#### WHAT NEEDS TO BE DONE
Reproduce, with no changes, the line where "hfov_deg: 71.6" appears and every subsequent line of the listing, the last one included.

#### RECORDS FOR THE TASK
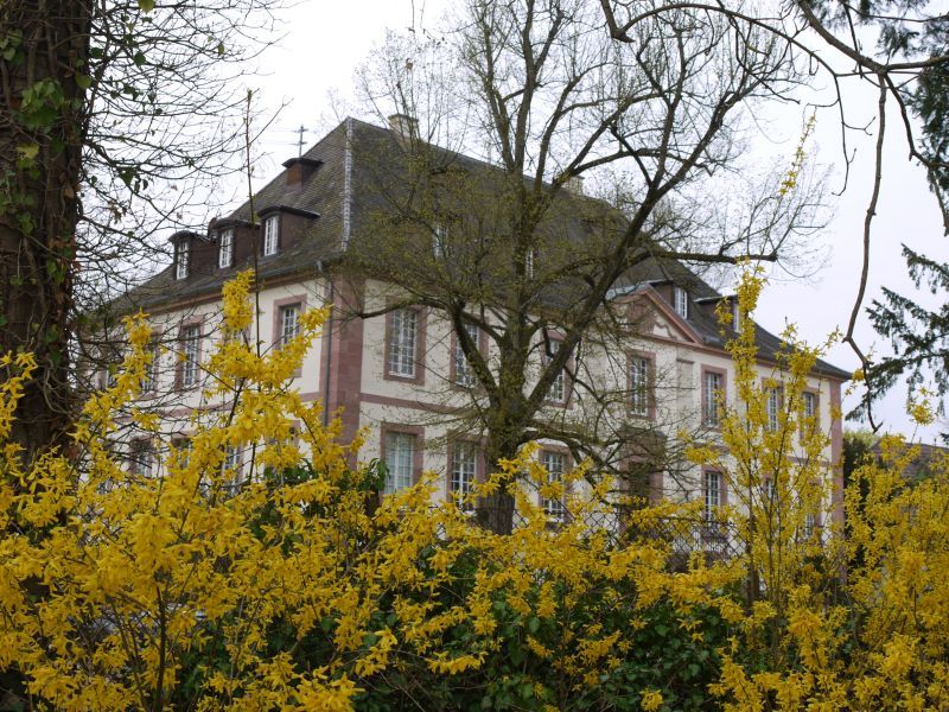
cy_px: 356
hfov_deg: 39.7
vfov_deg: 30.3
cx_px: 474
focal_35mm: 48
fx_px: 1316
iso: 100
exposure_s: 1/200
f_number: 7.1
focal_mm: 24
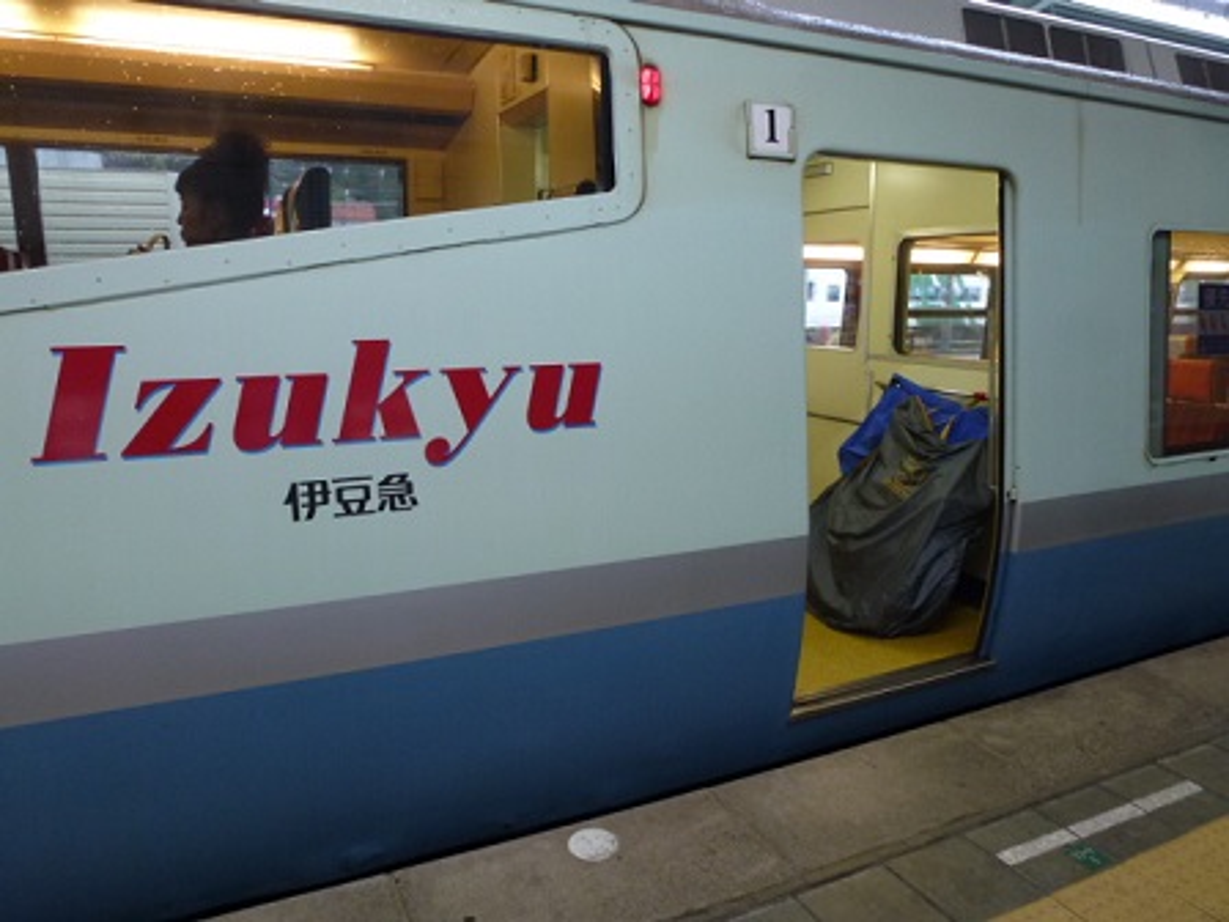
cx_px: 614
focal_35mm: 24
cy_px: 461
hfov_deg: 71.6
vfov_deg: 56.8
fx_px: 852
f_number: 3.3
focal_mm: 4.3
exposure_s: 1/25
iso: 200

#### OUTPUT FOR THIS EXERCISE
hfov_deg: 71.6
vfov_deg: 56.8
fx_px: 852
f_number: 3.3
focal_mm: 4.3
exposure_s: 1/25
iso: 200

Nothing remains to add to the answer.